Palavras-chave: Jesus histórico; teologia pentecostal; metodologia histórico-crítica; pneumatologia; milagres.
1. INTRODUÇÃO
A chamada “Busca pelo Jesus Histórico” constitui um dos campos mais relevantes dos estudos do Novo Testamento. Tradicionalmente marcada por pressupostos naturalistas, essa abordagem frequentemente entra em tensão com tradições cristãs que afirmam a realidade do sobrenatural.
No contexto pentecostal, essa tensão se intensifica, uma vez que a experiência com o Espírito Santo ocupa papel central na construção do conhecimento teológico. Assim, este artigo propõe responder à seguinte questão: como integrar a investigação histórica sobre Jesus com uma epistemologia pentecostal sem comprometer o rigor acadêmico?
2. METODOLOGIA E EPISTEMOLOGIA
A pesquisa adota uma abordagem histórico-crítica, utilizando critérios clássicos como múltipla atestação, coerência e descontinuidade. Entretanto, rejeita-se o naturalismo metodológico como pressuposto absoluto.
Adota-se uma perspectiva de realismo crítico, na qual a realidade histórica é acessível, ainda que mediada por interpretações. Nesse sentido, os relatos bíblicos são tratados como fontes históricas legítimas.
A epistemologia pentecostal contribui ao reconhecer a experiência como categoria válida de conhecimento. Isso implica admitir que eventos como curas, milagres e manifestações espirituais podem possuir base histórica.
3. CONTEXTO HISTÓRICO E CULTURAL
Jesus deve ser compreendido dentro do contexto do Judaísmo do Segundo Templo. Esse período é marcado por diversidade religiosa, incluindo grupos como fariseus, saduceus e essênios.
O domínio romano impunha tensões políticas e sociais, alimentando expectativas messiânicas. Nesse cenário, a mensagem do Reino de Deus proclamada por Jesus assume caráter profundamente transformador.
4. O MINISTÉRIO TERRENO DE JESUS SOB UMA PERSPECTIVA PNEUMATOLÓGICA
Os Evangelhos apresentam Jesus como alguém que atua no poder do Espírito.
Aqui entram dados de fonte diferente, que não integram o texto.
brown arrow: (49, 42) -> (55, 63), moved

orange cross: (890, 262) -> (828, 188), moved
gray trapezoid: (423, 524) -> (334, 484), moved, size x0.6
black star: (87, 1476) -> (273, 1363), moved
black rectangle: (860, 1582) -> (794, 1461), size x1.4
Seu ministério pode ser compreendido em três dimensões principais: ensino, proclamação e ação milagrosa.
O ensino de Jesus revela autoridade singular, frequentemente reinterpretando a Lei. Sua pregação centra-se no Reino de Deus, convocando à transformação de vida.
As curas e exorcismos não são eventos periféricos, mas sinais concretos da presença do Reino. Sob a ótica pentecostal, tais manifestações confirmam a atuação do Espírito Santo.
5. A CRUZ E A RESSURREIÇÃO
A crucificação de Jesus é um dos eventos mais bem atestados historicamente. Sua morte é interpretada teologicamente como redentora.
A ressurreição, por sua vez, constitui o ponto central da fé cristã. Evidências como o túmulo vazio e os relatos de aparições sustentam sua plausibilidade histórica.
A transformação dos discípulos após esses eventos reforça a hipótese de uma experiência real e impactante.
6. CONCLUSÃO
A integração entre o estudo do Jesus histórico e a teologia pentecostal é não apenas possível, mas necessária. Ao superar o reducionismo naturalista, abre-se espaço para uma compreensão mais ampla da realidade.
Essa abordagem fortalece a fé, fundamenta a prática e amplia o diálogo entre academia e igreja.
REFERÊNCIAS
BAUCKHAM, Richard. Jesus and the Eyewitnesses. Grand Rapids: Eerdmans, 2006.
EVANS, Craig A. Fabricating Jesus. Downers Grove: IVP Academic, 2006.
KEENER, Craig S. Miracles. Grand Rapids: Baker Academic, 2011.
WRIGHT, N. T. The Resurrection of the Son of God. Minneapolis: Fortress Press, 2003.